Required work: Could you return, exactly as written, every line from the one containing "Jak długo narkotyki utrzymują się" through the last line of the entries below, leaving out the pictures?

═════ Exercise material

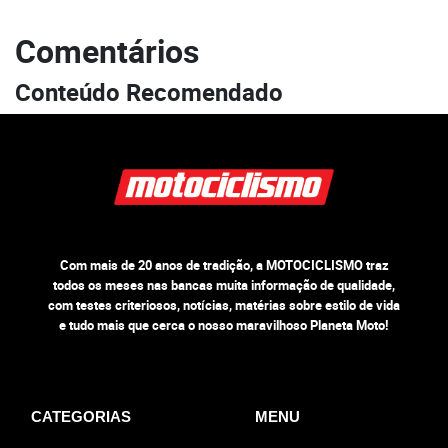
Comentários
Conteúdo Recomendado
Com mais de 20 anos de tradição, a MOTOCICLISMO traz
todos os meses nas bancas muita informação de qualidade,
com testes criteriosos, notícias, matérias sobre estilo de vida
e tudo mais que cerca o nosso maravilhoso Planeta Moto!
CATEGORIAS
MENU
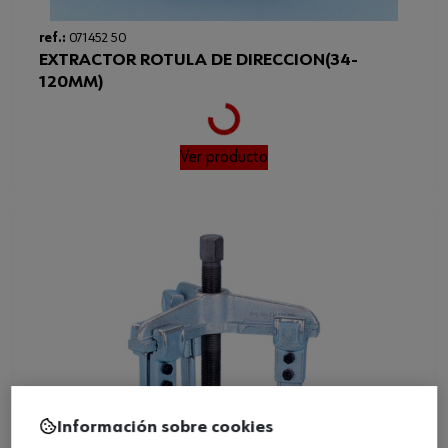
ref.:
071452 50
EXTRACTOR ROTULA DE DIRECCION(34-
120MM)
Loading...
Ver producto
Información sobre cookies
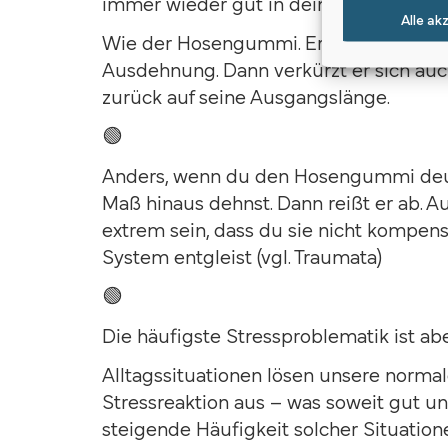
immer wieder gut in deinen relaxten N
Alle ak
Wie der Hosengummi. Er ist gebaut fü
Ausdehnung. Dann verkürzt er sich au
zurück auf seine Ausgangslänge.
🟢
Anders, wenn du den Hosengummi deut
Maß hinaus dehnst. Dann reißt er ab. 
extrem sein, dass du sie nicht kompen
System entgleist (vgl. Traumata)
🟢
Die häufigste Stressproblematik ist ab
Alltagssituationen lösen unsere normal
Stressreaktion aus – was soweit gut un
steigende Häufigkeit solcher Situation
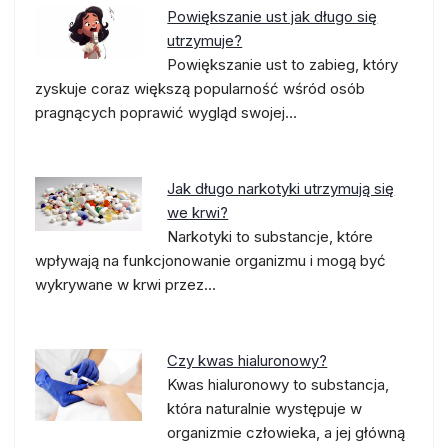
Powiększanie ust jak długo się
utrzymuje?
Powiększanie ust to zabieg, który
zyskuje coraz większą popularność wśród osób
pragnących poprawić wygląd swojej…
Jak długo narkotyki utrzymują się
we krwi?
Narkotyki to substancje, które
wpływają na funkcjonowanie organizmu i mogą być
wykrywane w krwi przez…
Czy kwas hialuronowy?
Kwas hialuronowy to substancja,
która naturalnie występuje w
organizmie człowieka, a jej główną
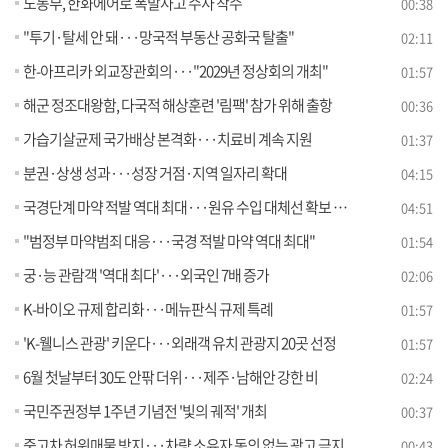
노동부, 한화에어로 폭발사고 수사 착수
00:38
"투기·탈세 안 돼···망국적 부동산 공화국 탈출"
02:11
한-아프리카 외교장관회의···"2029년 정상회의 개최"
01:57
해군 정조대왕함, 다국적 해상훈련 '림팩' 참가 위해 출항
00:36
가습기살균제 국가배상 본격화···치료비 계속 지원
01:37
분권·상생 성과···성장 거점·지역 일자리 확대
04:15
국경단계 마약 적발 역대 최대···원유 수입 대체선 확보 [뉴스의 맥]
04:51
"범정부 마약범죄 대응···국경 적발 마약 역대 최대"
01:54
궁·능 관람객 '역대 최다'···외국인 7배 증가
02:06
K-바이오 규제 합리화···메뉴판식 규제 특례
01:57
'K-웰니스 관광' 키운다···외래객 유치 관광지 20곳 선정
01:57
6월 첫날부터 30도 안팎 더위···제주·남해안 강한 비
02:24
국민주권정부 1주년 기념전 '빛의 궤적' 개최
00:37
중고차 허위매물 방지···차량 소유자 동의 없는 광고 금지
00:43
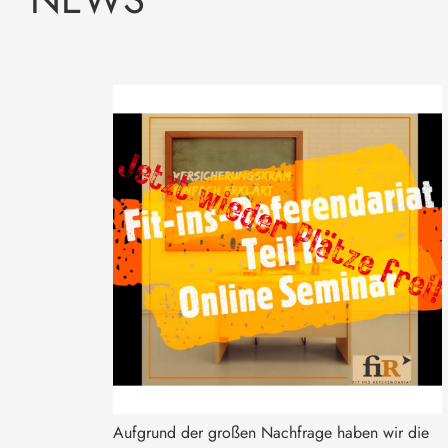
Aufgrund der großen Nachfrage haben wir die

══════════

Worked solution:
Jak długo narkotyki utrzymują się
we krwi?
Narkotyki to substancje, które
wpływają na funkcjonowanie organizmu i mogą być
wykrywane w krwi przez…
Czy kwas hialuronowy?
Kwas hialuronowy to substancja,
która naturalnie występuje w
organizmie człowieka, a jej główną
노동부, 한화에어로 폭발사고 수사 착수
00:38
"투기·탈세 안 돼···망국적 부동산 공화국 탈출"
02:11
한-아프리카 외교장관회의···"2029년 정상회의 개최"
01:57
해군 정조대왕함, 다국적 해상훈련 '림팩' 참가 위해 출항
00:36
가습기살균제 국가배상 본격화···치료비 계속 지원
01:37
분권·상생 성과···성장 거점·지역 일자리 확대
04:15
국경단계 마약 적발 역대 최대···원유 수입 대체선 확보 [뉴스의 맥]
04:51
"범정부 마약범죄 대응···국경 적발 마약 역대 최대"
01:54
궁·능 관람객 '역대 최다'···외국인 7배 증가
02:06
K-바이오 규제 합리화···메뉴판식 규제 특례
01:57
'K-웰니스 관광' 키운다···외래객 유치 관광지 20곳 선정
01:57
6월 첫날부터 30도 안팎 더위···제주·남해안 강한 비
02:24
국민주권정부 1주년 기념전 '빛의 궤적' 개최
00:37
중고차 허위매물 방지···차량 소유자 동의 없는 광고 금지
00:43
Aufgrund der großen Nachfrage haben wir die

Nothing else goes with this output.